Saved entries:

----------------

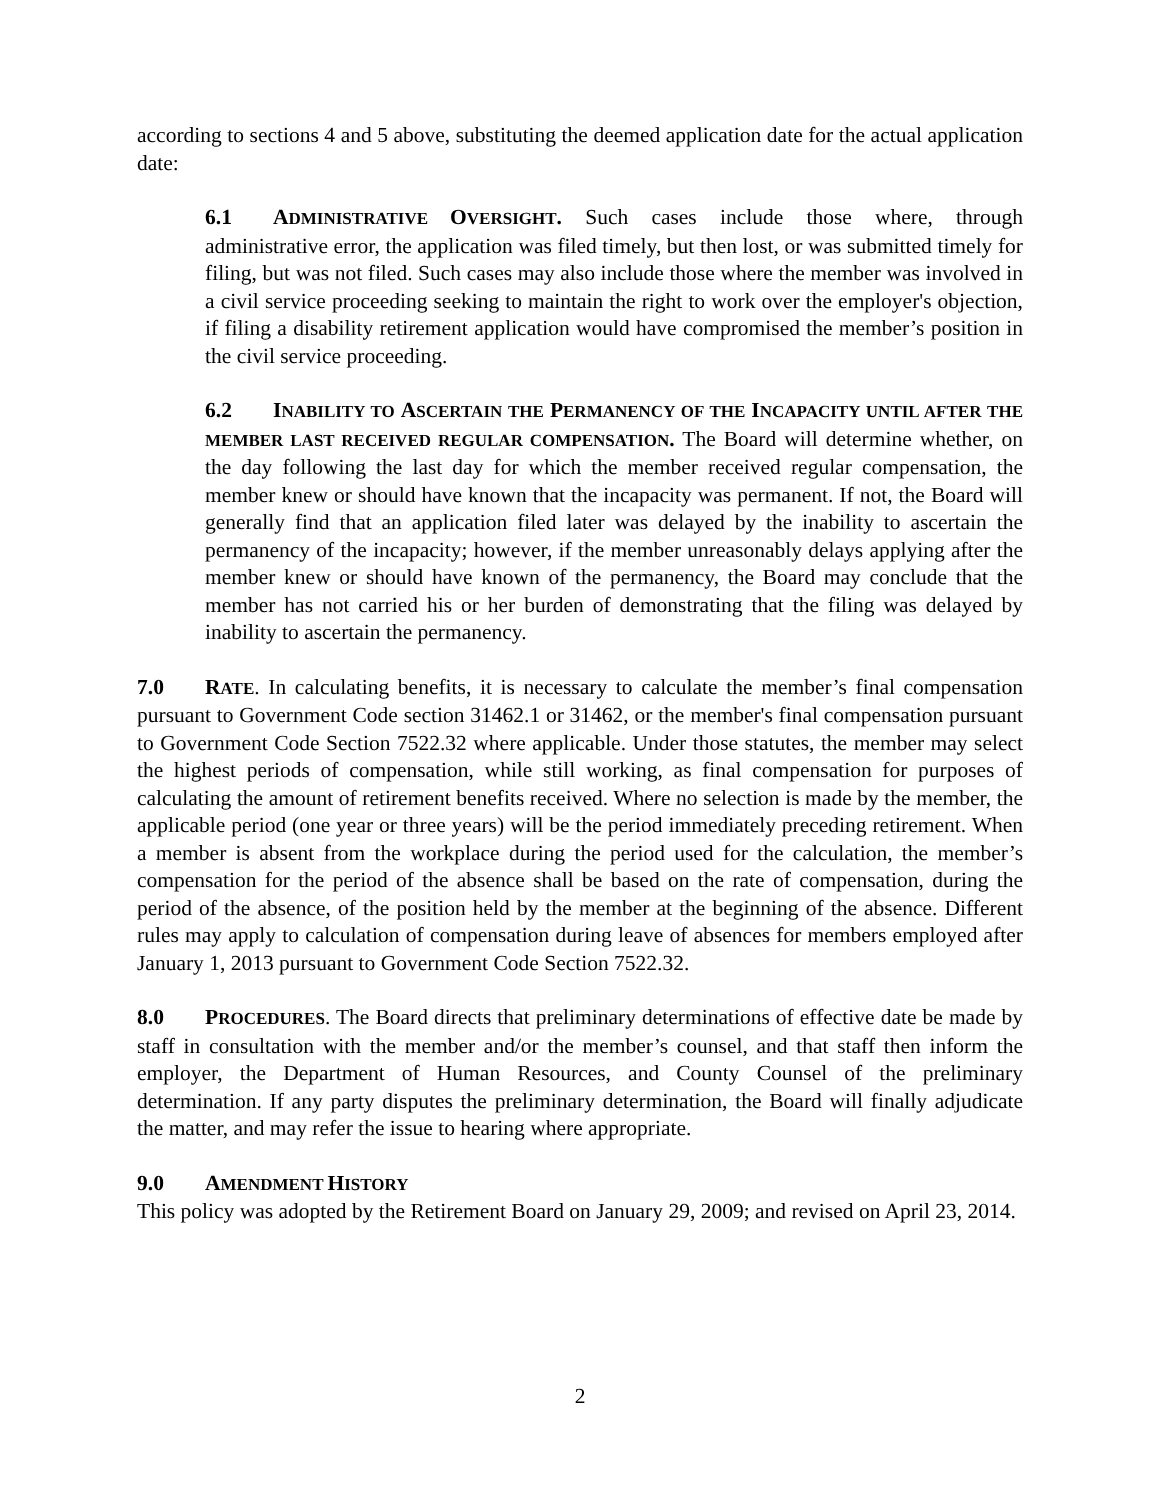according to sections 4 and 5 above, substituting the deemed application date for the actual application date:
6.1 ADMINISTRATIVE OVERSIGHT. Such cases include those where, through administrative error, the application was filed timely, but then lost, or was submitted timely for filing, but was not filed. Such cases may also include those where the member was involved in a civil service proceeding seeking to maintain the right to work over the employer's objection, if filing a disability retirement application would have compromised the member’s position in the civil service proceeding.
6.2 INABILITY TO ASCERTAIN THE PERMANENCY OF THE INCAPACITY UNTIL AFTER THE MEMBER LAST RECEIVED REGULAR COMPENSATION. The Board will determine whether, on the day following the last day for which the member received regular compensation, the member knew or should have known that the incapacity was permanent. If not, the Board will generally find that an application filed later was delayed by the inability to ascertain the permanency of the incapacity; however, if the member unreasonably delays applying after the member knew or should have known of the permanency, the Board may conclude that the member has not carried his or her burden of demonstrating that the filing was delayed by inability to ascertain the permanency.
7.0 RATE. In calculating benefits, it is necessary to calculate the member’s final compensation pursuant to Government Code section 31462.1 or 31462, or the member's final compensation pursuant to Government Code Section 7522.32 where applicable. Under those statutes, the member may select the highest periods of compensation, while still working, as final compensation for purposes of calculating the amount of retirement benefits received. Where no selection is made by the member, the applicable period (one year or three years) will be the period immediately preceding retirement. When a member is absent from the workplace during the period used for the calculation, the member’s compensation for the period of the absence shall be based on the rate of compensation, during the period of the absence, of the position held by the member at the beginning of the absence. Different rules may apply to calculation of compensation during leave of absences for members employed after January 1, 2013 pursuant to Government Code Section 7522.32.
8.0 PROCEDURES. The Board directs that preliminary determinations of effective date be made by staff in consultation with the member and/or the member’s counsel, and that staff then inform the employer, the Department of Human Resources, and County Counsel of the preliminary determination. If any party disputes the preliminary determination, the Board will finally adjudicate the matter, and may refer the issue to hearing where appropriate.
9.0 AMENDMENT HISTORY
This policy was adopted by the Retirement Board on January 29, 2009; and revised on April 23, 2014.
2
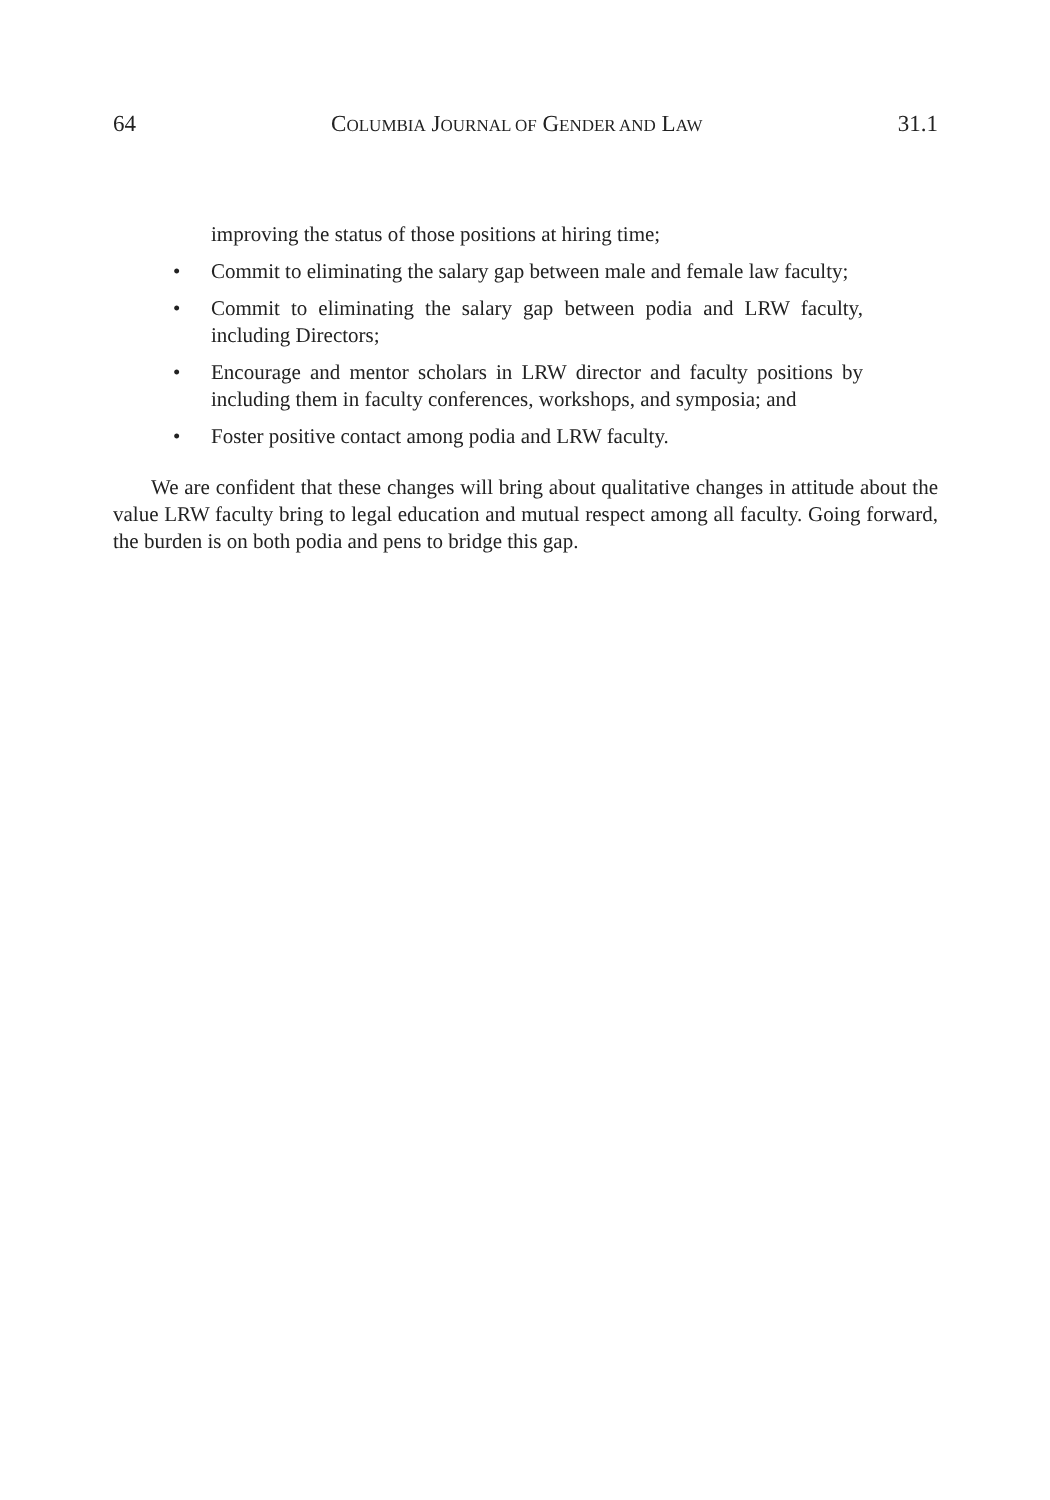64 COLUMBIA JOURNAL OF GENDER AND LAW 31.1
improving the status of those positions at hiring time;
• Commit to eliminating the salary gap between male and female law faculty;
• Commit to eliminating the salary gap between podia and LRW faculty, including Directors;
• Encourage and mentor scholars in LRW director and faculty positions by including them in faculty conferences, workshops, and symposia; and
• Foster positive contact among podia and LRW faculty.
We are confident that these changes will bring about qualitative changes in attitude about the value LRW faculty bring to legal education and mutual respect among all faculty. Going forward, the burden is on both podia and pens to bridge this gap.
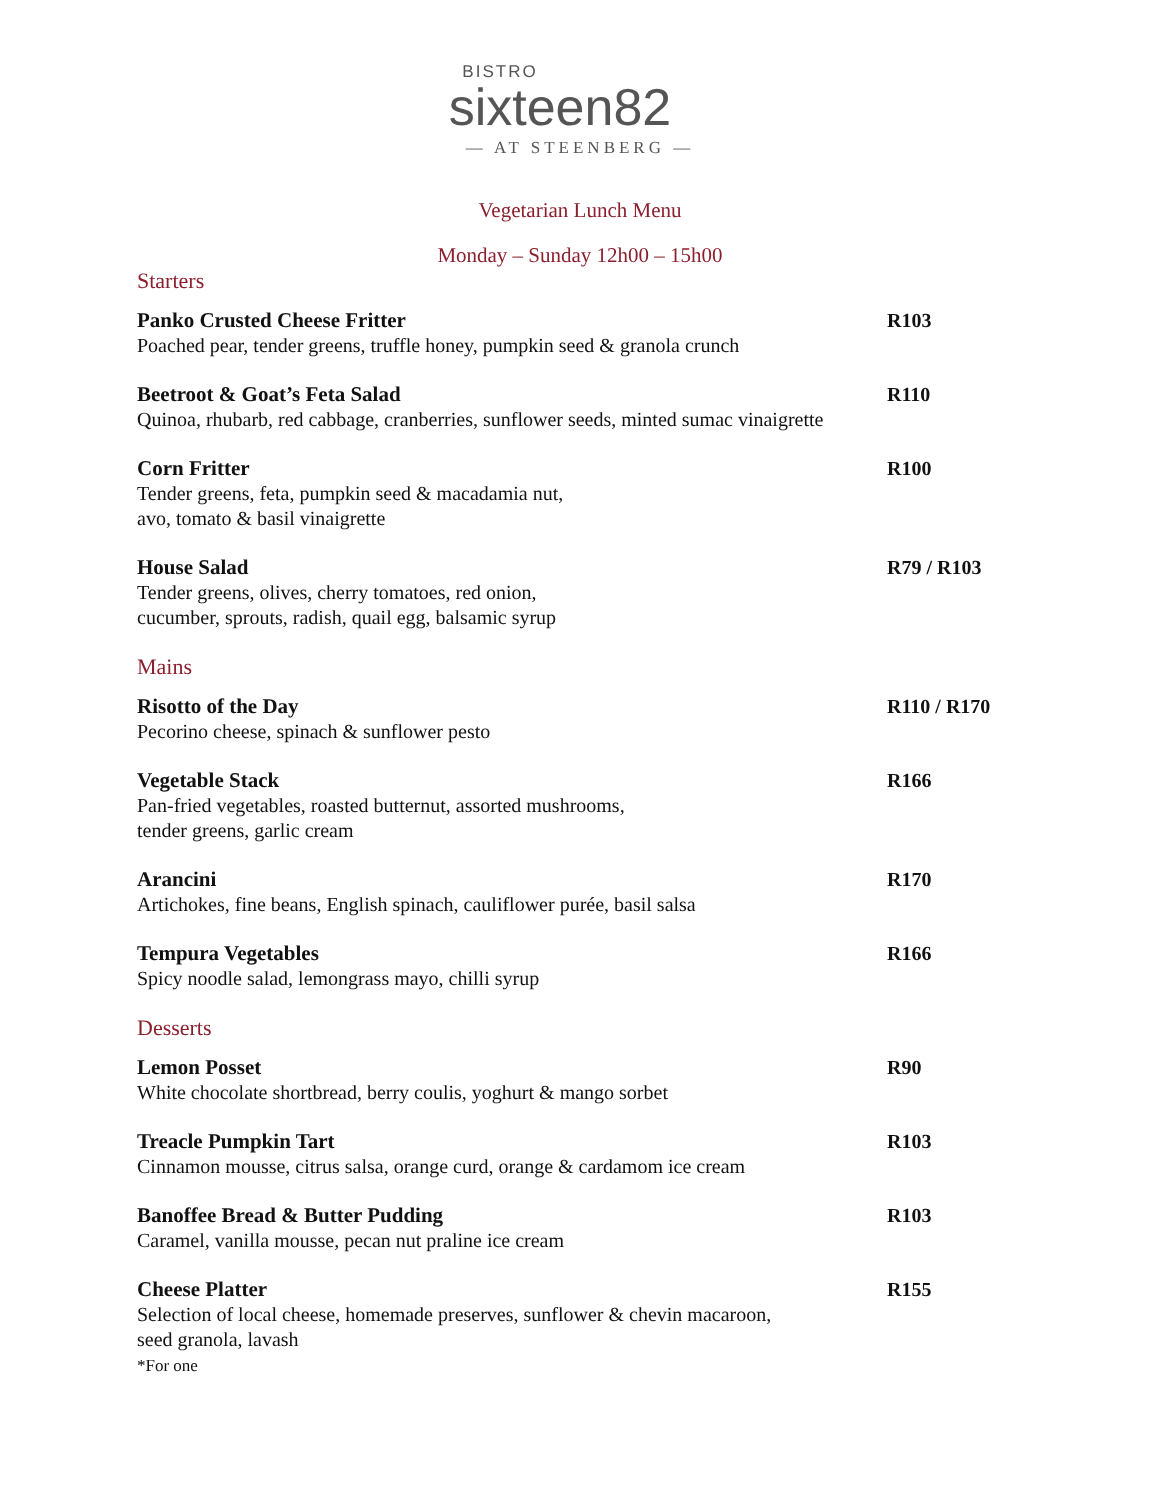BISTRO
sixteen82
— AT STEENBERG —
Vegetarian Lunch Menu
Monday – Sunday 12h00 – 15h00
Starters
Panko Crusted Cheese Fritter
Poached pear, tender greens, truffle honey, pumpkin seed & granola crunch
R103
Beetroot & Goat’s Feta Salad
Quinoa, rhubarb, red cabbage, cranberries, sunflower seeds, minted sumac vinaigrette
R110
Corn Fritter
Tender greens, feta, pumpkin seed & macadamia nut,
avo, tomato & basil vinaigrette
R100
House Salad
Tender greens, olives, cherry tomatoes, red onion,
cucumber, sprouts, radish, quail egg, balsamic syrup
R79 / R103
Mains
Risotto of the Day
Pecorino cheese, spinach & sunflower pesto
R110 / R170
Vegetable Stack
Pan-fried vegetables, roasted butternut, assorted mushrooms,
tender greens, garlic cream
R166
Arancini
Artichokes, fine beans, English spinach, cauliflower purée, basil salsa
R170
Tempura Vegetables
Spicy noodle salad, lemongrass mayo, chilli syrup
R166
Desserts
Lemon Posset
White chocolate shortbread, berry coulis, yoghurt & mango sorbet
R90
Treacle Pumpkin Tart
Cinnamon mousse, citrus salsa, orange curd, orange & cardamom ice cream
R103
Banoffee Bread & Butter Pudding
Caramel, vanilla mousse, pecan nut praline ice cream
R103
Cheese Platter
Selection of local cheese, homemade preserves, sunflower & chevin macaroon,
seed granola, lavash
*For one
R155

----------------

Filter the entries down to the lines that include the string "sunflower".

## Solution for this problem
Quinoa, rhubarb, red cabbage, cranberries, sunflower seeds, minted sumac vinaigrette
Pecorino cheese, spinach & sunflower pesto
Selection of local cheese, homemade preserves, sunflower & chevin macaroon,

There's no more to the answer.